The Vienna-based organization expects Chinese oil demand to rise by 271,000 b/d to 17 million b/d in 2025, especially from the transport and petrochemical sectors. However, it flagged growing uncertainty from the country’s trade conflict with the U.S. In contrast, the IEA lowered its forecast for Chinese demand growth in 2025 to 155,000 b/d and projected modest gains in 2026. It argued that the negative effects of the trade war will be long-lasting.
In the U.S., the IEA noted that lower oil prices may temper growth in shale oil production. It expects U.S. output to rise by 260,000 b/d in 2025 and only 110,000 b/d in 2026. It added that shale’s responsiveness to price swings has diminished in recent years, and investor caution driven by volatility could further dampen output growth. Nevertheless, the U.S. is still forecast to lead non-OPEC+ supply additions, which it sees growing by 1.3 million b/d in 2025 and 920,000 b/d in 2026.
Stocks and production outlook
The IEA now projects global oil stocks to increase by over 700,000 b/d across 2025, nearly hitting 1 million b/d in 2026. Its forecast for the “call” on OPEC+ crude — the volume needed to balance the market — is 40.8 million b/d, below both earlier estimates and OPEC’s own figure of 42.55 million b/d. Venezuela’s production outlook has dimmed further following Trump’s decision in February to revoke Chevron’s sanctions waiver.
The IEA expects production to fall from 850,000 b/d to 500,000 b/d starting in May. Sanctions on Iran and Russia also remain key swing factors for the supply side. Meanwhile, indirect nuclear talks between the U.S. and Iran continue, with tighter U.S. sanctions targeting Iranian crude shipments, mostly bound for China.
The latest production signals from OPEC+ added to the volatility. Earlier in April, the group of eight producers announced a 411,000 b/d supply increase for May as part of a decision to taper gradually voluntary cuts. This was far higher than the 138,000 b/d rise in April and took the market by surprise. The announcement, coming just a day after Trump’s tariff decision, contributed to the price slump. However, actual supply gains may be limited due to compensation cuts required of overproducing members.

A new table from the OPEC Secretariat indicates that planned compensation cuts from Saudi Arabia, Russia, Iraq, the UAE, Kuwait, Kazakhstan, and Oman amount to 378,000 b/d in May — effectively neutralizing the headline increase.

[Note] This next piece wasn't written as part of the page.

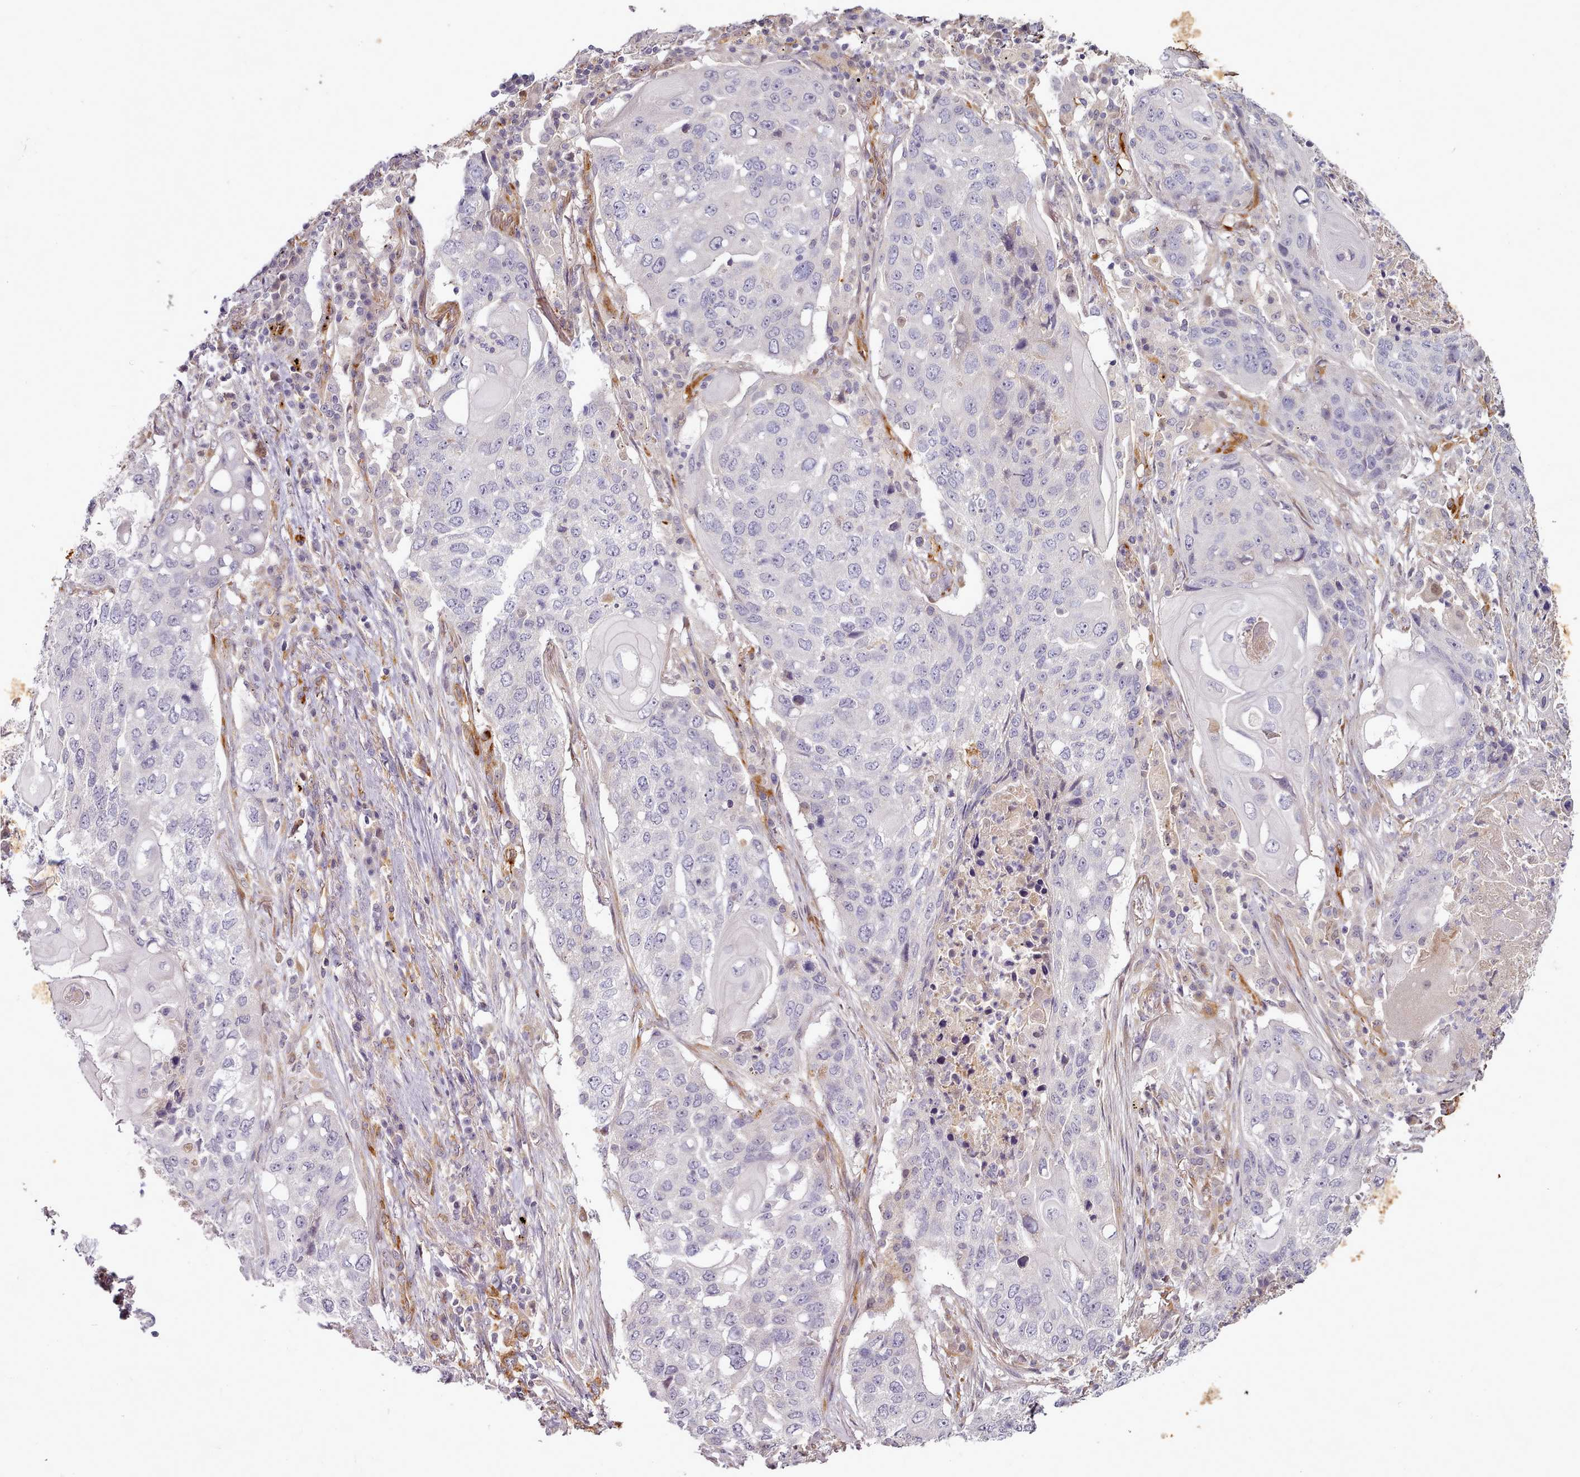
{"staining": {"intensity": "negative", "quantity": "none", "location": "none"}, "tissue": "lung cancer", "cell_type": "Tumor cells", "image_type": "cancer", "snomed": [{"axis": "morphology", "description": "Squamous cell carcinoma, NOS"}, {"axis": "topography", "description": "Lung"}], "caption": "A histopathology image of human lung squamous cell carcinoma is negative for staining in tumor cells.", "gene": "C1QTNF5", "patient": {"sex": "female", "age": 63}}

Yet questions remain over compliance, especially from Iraq and Kazakhstan, both of which have overproduced recently. The next OPEC meeting on June output levels is scheduled for May 5, with the Joint Ministerial Monitoring Committee convening on May 28.
Looking ahead, oil market dynamics will continue to be shaped by shifting trade policies, production adjustments, and broader macroeconomic shifts. As the IEA summarized, the coming months will be marked by “a bumpy ride” with considerable uncertainties clouding the outlook.